Genghis Khan

Genghis Khan

c. 1162, Khentii Mountains, Mongolia - August 18, 1227, Mongol Empire
Free, no account needed.
“I once wore a wooden collar; later, my messengers’ words made cities surrender before my horse arrived.”

I was born Temüjin by the Onon River. When Tatars poisoned my father, my family was cast out; we lived on roots and fish. The Taichiud clamped a cangue on my neck; I slipped it in the night and fled. I took Börte back from the Merkit and gathered men who would follow a felt tent rather than a line of blood.

The steppe bled itself with feuds. I broke the old bones of tribe and clan, set men in tens, hundreds, thousands, and lifted the worthy—blacksmith’s son or noble—by their deeds. At the great kurultai of 1206 I was named Chinggis Khan. I kept our discipline with clear orders and swift punishment, so that no quarrel among us could cost a campaign.

Against the Xia and the Jin I learned cities: walls, granaries, and engines. I took Chinese and Muslim engineers into my service, built siege carts, and sacked Zhongdu in 1215 when it defied me. Those who opened their gates kept their lives and their craftsmen; those who struck my envoys found none.

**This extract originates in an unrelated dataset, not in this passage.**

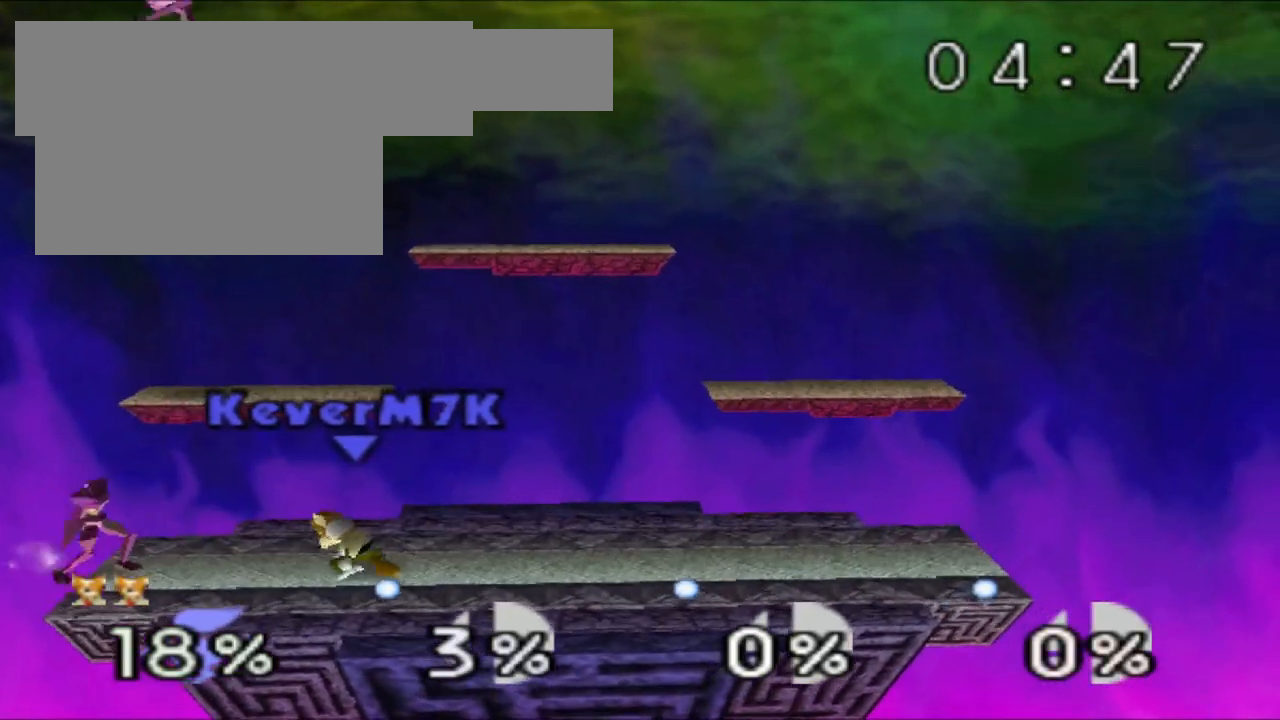
{"buttons": [], "left_stick": "left", "events": [[217, "left_stick", "left"], [317, "R1", "down"], [417, "left_stick", "center"], [434, "R1", "up"], [484, "left_stick", "left"]]}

When the governor at Otrar seized my merchants and my envoys were killed, I crossed deserts and rivers and broke the Khwarazmian throne. I set relay posts and issued paiza so a rider bearing my seal could pass from the Khingan to the Caspian. I took scribes and the Uighur script to send orders across the winds, and I let lamas, imams, and priests keep their prayers while my herds moved.

What I Leave Behind

  • I escaped a Taichiud cangue and returned to claim leadership.
  • I broke tribal loyalties into tens, hundreds, and thousands under proven captains.
  • I punished the Otrar outrage by destroying the Khwarazmian state.
  • I adopted the Uyghur script for seals, orders, and record-keeping.
  • I built the yam relay and issued paiza to speed messengers and merchants.